This should be a comment in response to Matz Petersson's answer, but I wanted to give code examples.
The problem lies in the competition of a particular resource, as well as in kelin.
Alternative 1:
#include <cstdint> #include <thread> #include <vector> #include <stdlib.h> static const uint64_t ITERATIONS = 10000000000ULL; int main(int argc, const char** argv) { size_t numThreads = 1; if (argc > 1) { numThreads = strtoul(argv[1], NULL, 10); if (numThreads == 0) return -1; } std::vector<std::thread> threads; uint64_t k = 0; for (size_t t = 0; t < numThreads; ++t) { threads.emplace_back([&k]() { // capture k by reference so we all use the same k. while (k < ITERATIONS) { k++; } }); } for (size_t t = 0; t < numThreads; ++t) { threads[t].join(); } return 0; }
Here the threads are fighting for one variable, performing both reading and writing, which makes it ping-pong cause competition and makes the single-threaded case the most efficient.
#include <cstdint> #include <thread> #include <vector> #include <stdlib.h> #include <atomic> static const uint64_t ITERATIONS = 10000000000ULL; int main(int argc, const char** argv) { size_t numThreads = 1; if (argc > 1) { numThreads = strtoul(argv[1], NULL, 10); if (numThreads == 0) return -1; } std::vector<std::thread> threads; std::atomic<uint64_t> k = 0; for (size_t t = 0; t < numThreads; ++t) { threads.emplace_back([&]() { // Imperfect division of labor, we'll fall short in some cases. for (size_t i = 0; i < ITERATIONS / numThreads; ++i) { k++; } }); } for (size_t t = 0; t < numThreads; ++t) { threads[t].join(); } return 0; }
Here we deterministically divide the work (we fall into cases where numThreads is not a ITERATOR divisor, but close enough for this demonstration). Unfortunately, we are still facing competition for access to a common element in memory.

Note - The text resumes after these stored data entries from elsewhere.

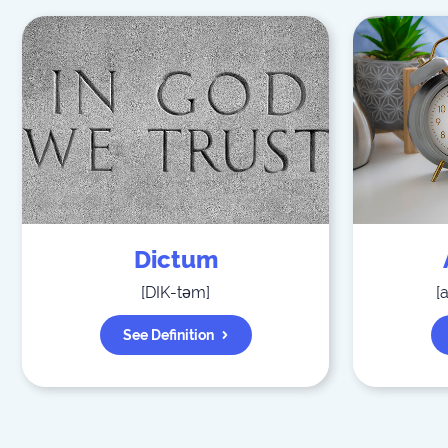
Dictum
[
DIK-təm
]
[
See Definition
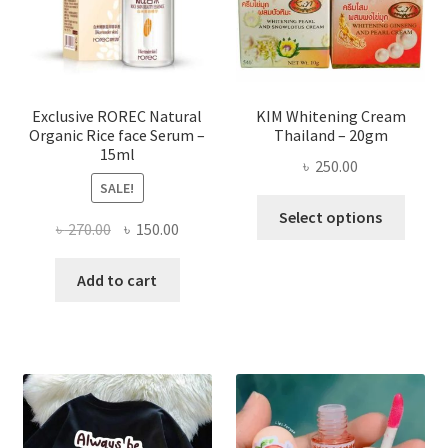
chose
on
the
produ
page
Exclusive ROREC Natural
KIM Whitening Cream
Organic Rice face Serum –
Thailand – 20gm
15ml
৳
250.00
SALE!
This
Select options
Original
Current
৳
270.00
৳
150.00
produ
price
price
has
was:
is:
Add to cart
multi
৳ 270.00.
৳ 150.00.
varian
The
optio
may
be
chose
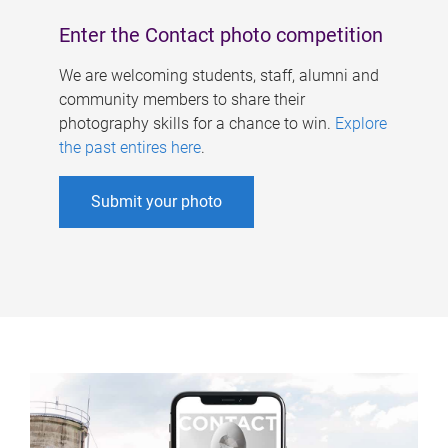
Enter the Contact photo competition
We are welcoming students, staff, alumni and
community members to share their
photography skills for a chance to win.
Explore
the past entires here
.
Submit your photo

#include <cstdint> #include <thread> #include <vector> #include <stdlib.h> #include <atomic> static const uint64_t ITERATIONS = 10000000000ULL; int main(int argc, const char** argv) { size_t numThreads = 1; if (argc > 1) { numThreads = strtoul(argv[1], NULL, 10); if (numThreads == 0) return -1; } std::vector<std::thread> threads; std::vector<uint64_t> ks; for (size_t t = 0; t < numThreads; ++t) { threads.emplace_back([=, &ks]() { auto& k = ks[t]; // Imperfect division of labor, we'll fall short in some cases. for (size_t i = 0; i < ITERATIONS / numThreads; ++i) { k++; } }); } uint64_t k = 0; for (size_t t = 0; t < numThreads; ++t) { threads[t].join(); k += ks[t]; } return 0; }
Again, this is determinative of the distribution of workload, and we make little effort at the end to compare the results. However, we did nothing to ensure that the distribution of the counters favorably affected the distribution of the central processor. For this:
#include <cstdint> #include <thread> #include <vector> #include <stdlib.h> static const uint64_t ITERATIONS = 10000000000ULL; #define CACHE_LINE_SIZE 128 int main(int argc, const char** argv) { size_t numThreads = 1; if (argc > 1) { numThreads = strtoul(argv[1], NULL, 10); if (numThreads == 0) return -1; } std::vector<std::thread> threads; std::mutex kMutex; uint64_t k = 0; for (size_t t = 0; t < numThreads; ++t) { threads.emplace_back([=, &k]() { alignas(CACHE_LINE_SIZE) uint64_t myK = 0; // Imperfect division of labor, we'll fall short in some cases. for (uint64_t i = 0; i < ITERATIONS / numThreads; ++i) { myK++; } kMutex.lock(); k += myK; kMutex.unlock(); }); } for (size_t t = 0; t < numThreads; ++t) { threads[t].join(); } return 0; }
Here we avoid competition between threads down to the level of the cache line, with the exception of a separate case at the end, where we use the mutex to control synchronization. For this trivial workload, the mutex will have one hell of a cost. Alternatively, you can use alignas to provide each thread with its own storage in the external area and summarize the results after merging, eliminating the need for a mutex. I leave this as an exercise for the reader.